I hope by now you do not think that the Song is meant in a literal sense – she does not really live in the clefts of the rock. Instead, the contrast is between where she is at and the grassy country locations where they can go be intimate.
Song 2:15 about foxes in the vineyards may have existed as its own little song, but for some reason it is included here. It does reflect the earlier line ”and the vines are in blossom” (Song 2:13). Longman says the foxes represent a threat to their relationship since the vineyard represented the woman back in Song 1:6 and the place for sex in Song 6:11. Thus he concludes that the foxes are ”obstacles to the blossoming relationship.” This is another one of those warning verses. The context/grammar does not reveal if it is the woman or the man who says this line.
The woman most assuredly the speaker again by Song 2:16 (compare also Song 6:3, 7:11). The verse indicates that he belongs to her and she belongs to him – ”My beloved is mine, and I am his,” a teaching echoed in the NT concerning marriage but disliked by moderns. Longman notes the covenant formula – ”I will be their God and they will be my people” echoes the verse. Indeed, I would argue that ”My beloved is mind, and I am his” is covenantal language. Marriage is a covenant and since they are married this reflects that covenant.

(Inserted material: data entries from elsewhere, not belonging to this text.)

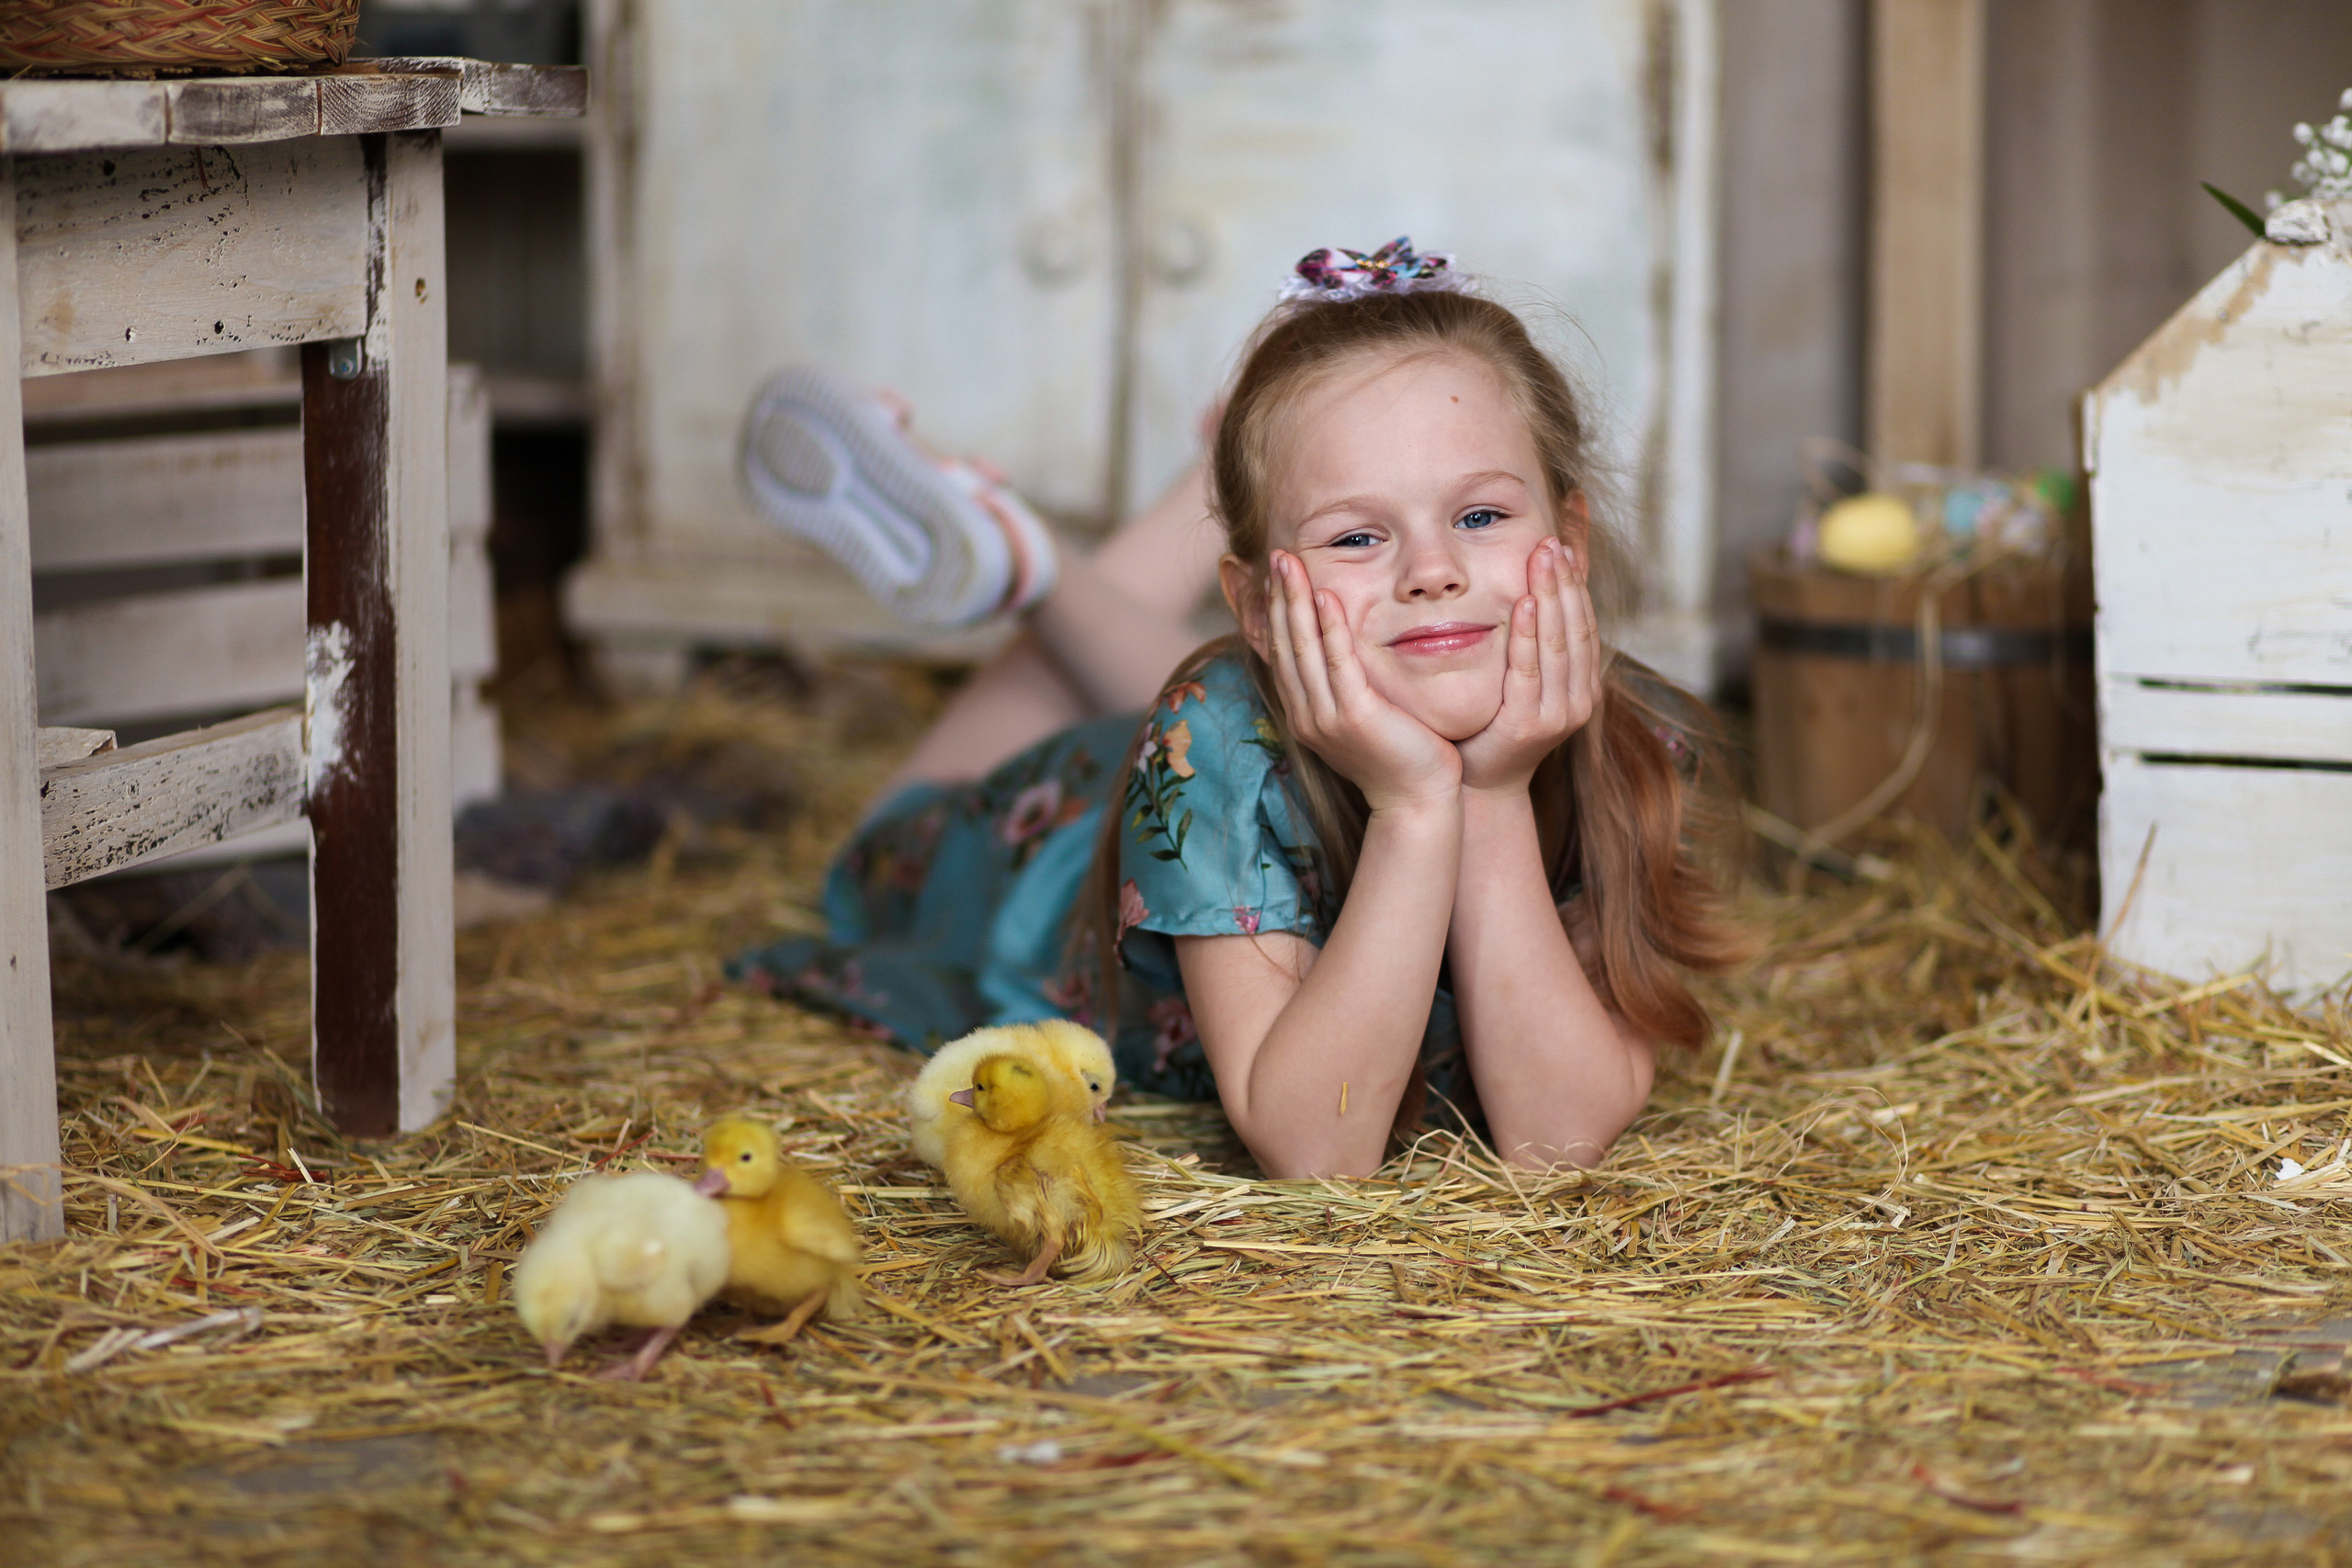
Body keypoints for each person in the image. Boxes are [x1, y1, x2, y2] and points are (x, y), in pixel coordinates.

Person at [733, 240, 1749, 1177]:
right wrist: (1417, 808)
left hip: (1235, 739)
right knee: (894, 834)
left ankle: (1055, 560)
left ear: (1566, 543)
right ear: (1259, 601)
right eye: (1357, 537)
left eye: (1480, 516)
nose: (1433, 571)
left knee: (1268, 679)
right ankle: (1042, 563)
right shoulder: (1208, 736)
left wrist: (1492, 796)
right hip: (1041, 846)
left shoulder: (1637, 740)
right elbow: (1316, 1147)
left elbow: (1554, 1139)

The second line of the verse then says, ”he grazes among the lilies.” This brings us back to the imagery we saw at the opening of the chapter where she was like a lily among brambles. But now instead of the picture being her tasting his fruit, he grazes among the lilies. The lilies will be mentioned yet a few more times in the Song. Just as with the words of the Apostle Paul in the NT, this mutual ownership concept goes together with sexual intimacy.
Exactly what the last verse of the chapter is saying is a matter of extensive debate. But odds are that the point is to continue the sexual intimacy banter and he is to be like a gazelle or young stag and the mountains have to do with her body.